A partir de 1696, on retrouve des actes : des enfants abjurent à l'âge de 10-12 ans.
On les retrouve à l'âge de 20-25 ans quand ils se marient et font baptiser leurs
enfants. Certains curés sont belliqueux mais d'autres sont plus ou moins accommodants
et acceptent de baptiser, marier ou enterrer des gens qu'ils n'ont jamais vus à l'église.
Dans ce cas, quand le prêtre rédige un acte de baptême, il n'indique pas « issu du
légitime mariage de... ».
D’autre protestants, habitués à voyager, sont partis à l'étranger, en Angleterre
où ils ont souvent pris un nom anglais car on se méfiait de ces étrangers. On suit
ces familles jusqu'en 1720. La famille Marais est partie en Afrique du Sud où elle
a créé un vignoble. Des descendants de cette famille viennent aujourd'hui régulièrement
visiter le Marais du Plessis.
Depuis 2009 l'orangerie du Château du Marais, près de Saint Chéron, abrite une exposition
intéressante « Le chemin des Huguenots ; sur les traces d'une communauté oubliée
». On peut y voir des cartes anciennes de la région et des copies des documents retrouvés
par Madame Cantryn aux archives, dans les registres paroissiaux catholiques ou notariaux.
Le Château du Marais lui-même s'élève sur le site d'un château-fort qui appartint
à Sully et dont il ne reste que les douves et le donjon. Construit à la fin du XVIIIe
siècle, il est considéré comme le plus beau château Louis XVI de France. La Duchesse
de Talleyrand l'acquit en 1899 et en commença la restauration qui fut poursuivie
par sa fille, Violette de Talleyrand-Périgord, épouse de Gaston Palewski, ancien
directeur du cabinet du général de Gaulle, membre de l'Institut, ancien ministre
d'Etat et président du Conseil constitutionnel. Ce sont actuellement les enfants,
nés d'un premier mariage de Violette, qui en sont propriétaires et c'est la famille
de Madame Anna de Bagneux qui l'habite.
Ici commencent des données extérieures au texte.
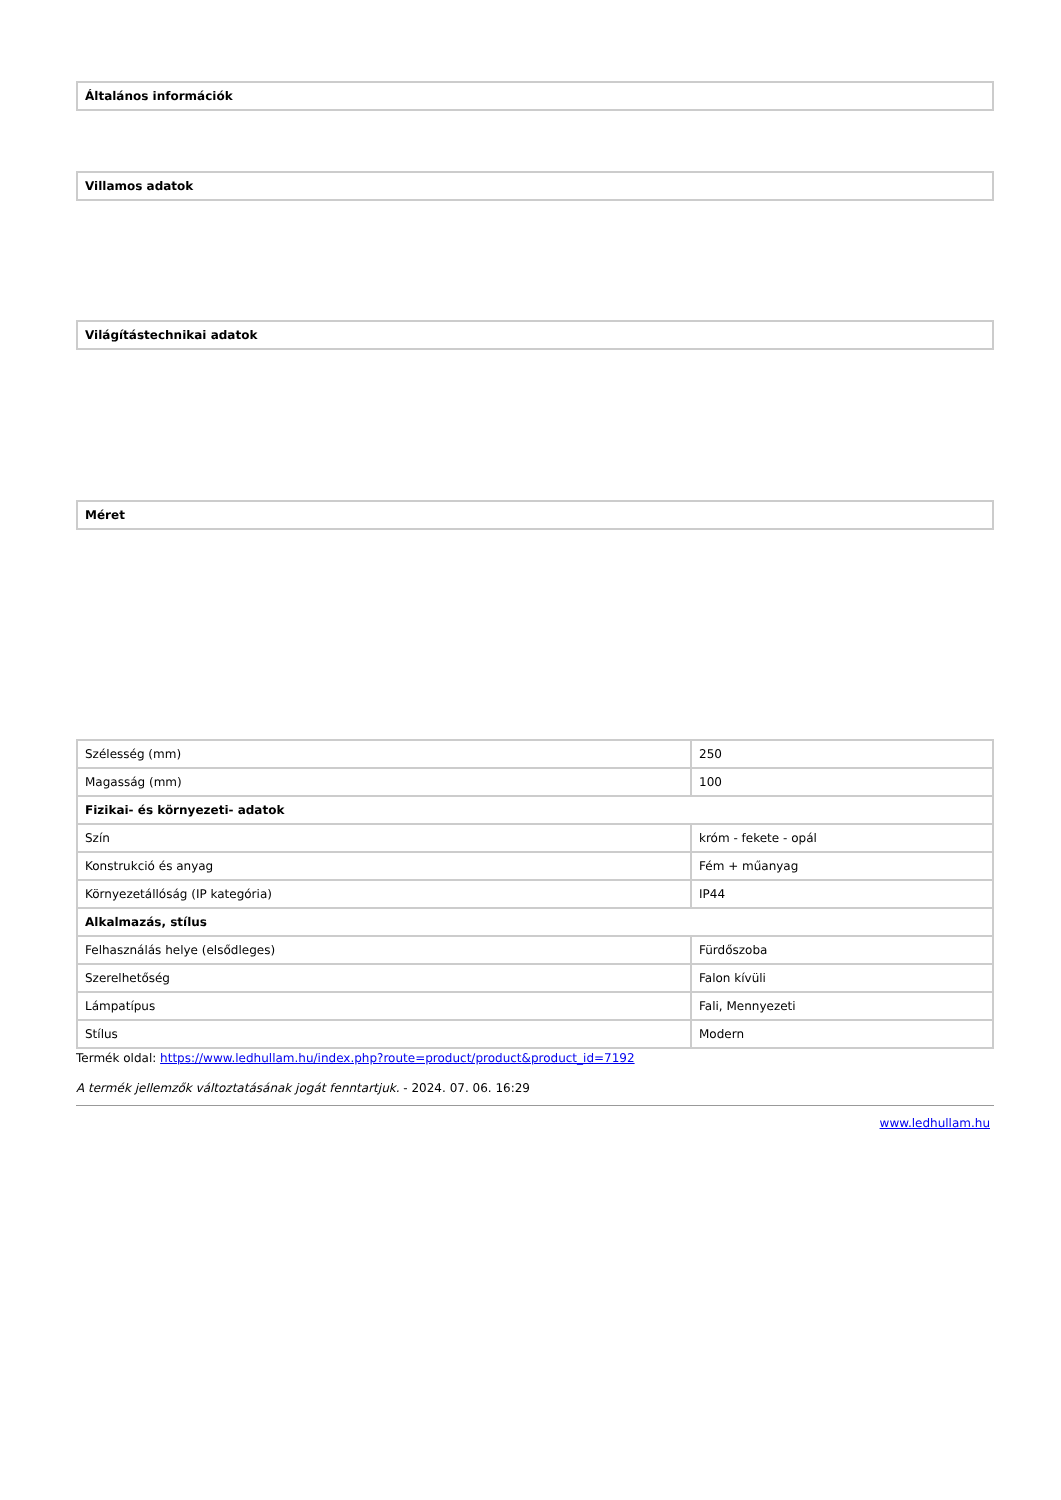| Általános információk |
| --- |
| Villamos adatok |
| --- |
| Világítástechnikai adatok |
| --- |
| Méret |
| --- |
| Szélesség (mm) | 250 |
| Magasság (mm) | 100 |
| Fizikai- és környezeti- adatok | |
| Szín | króm - fekete - opál |
| Konstrukció és anyag | Fém + műanyag |
| Környezetállóság (IP kategória) | IP44 |
| Alkalmazás, stílus | |
| Felhasználás helye (elsődleges) | Fürdőszoba |
| Szerelhetőség | Falon kívüli |
| Lámpatípus | Fali, Mennyezeti |
| Stílus | Modern |
Termék oldal: https://www.ledhullam.hu/index.php?route=product/product&product_id=7192
A termék jellemzők változtatásának jogát fenntartjuk. - 2024. 07. 06. 16:29
www.ledhullam.hu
Il ne se visite pas mais les jardins à la
française, le parc magnifique, l'orangerie et un musée dédié aux anciens propriétaires
du domaine et à leurs visiteurs célèbres, sont ouverts au public l'après-midi des
dimanches et jours fériés.
Petits rappels d’histoire (Source Wikipédia) :
- L’édit de Nantes signé le 13 avril 1598 par Henri IV reconnaît la liberté de culte
aux protestants.
- A partir des années 1660 une politique de conversion est menée par Louis XIV. Elle
s’exerce par un travail missionnaire mais aussi par diverses persécutions comme les
dragonnades (obligation aux familles protestantes de loger un dragon, membre d’un
corps de militaires, au frais de la famille protestante).
- L’Edit de Nantes fut définitivement révoqué le 22 octobre 1685 par l’Edit de Fontainebleau.
Cette révocation va provoquer l’exil de nombreuses personnes dont beaucoup d’artisans
ou membre de la bourgeoisie et des soulèvements armés de protestants (guerre des
camisards des Cévennes).
- Louis XVI en 1787 institue l’Edit de Versailles qui mit fin aux persécutions. Il
faudra attendre 1789 pour que le protestantisme retrouve totalement le droit de cité.